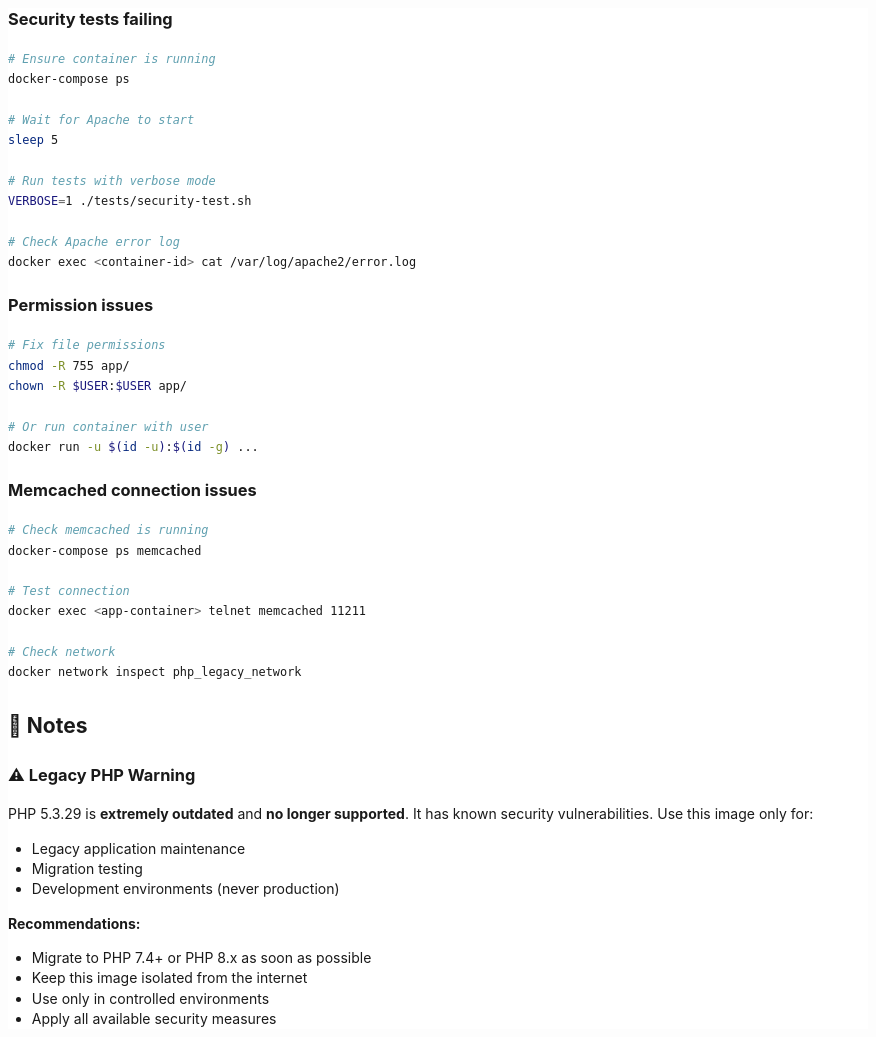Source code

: ### Security tests failing

```bash
# Ensure container is running
docker-compose ps

# Wait for Apache to start
sleep 5

# Run tests with verbose mode
VERBOSE=1 ./tests/security-test.sh

# Check Apache error log
docker exec <container-id> cat /var/log/apache2/error.log
```

### Permission issues

```bash
# Fix file permissions
chmod -R 755 app/
chown -R $USER:$USER app/

# Or run container with user
docker run -u $(id -u):$(id -g) ...
```

### Memcached connection issues

```bash
# Check memcached is running
docker-compose ps memcached

# Test connection
docker exec <app-container> telnet memcached 11211

# Check network
docker network inspect php_legacy_network
```

## 📝 Notes

### ⚠️ Legacy PHP Warning

PHP 5.3.29 is **extremely outdated** and **no longer supported**. It has known security vulnerabilities. Use this image only for:

- Legacy application maintenance
- Migration testing
- Development environments (never production)

**Recommendations:**
- Migrate to PHP 7.4+ or PHP 8.x as soon as possible
- Keep this image isolated from the internet
- Use only in controlled environments
- Apply all available security measures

_What the exercise asks_
From the line that contains "- Use only in controlled environments" to the last line of the data, write out each line exactly and add nothing.

_Exercise output_
- Use only in controlled environments
- Apply all available security measures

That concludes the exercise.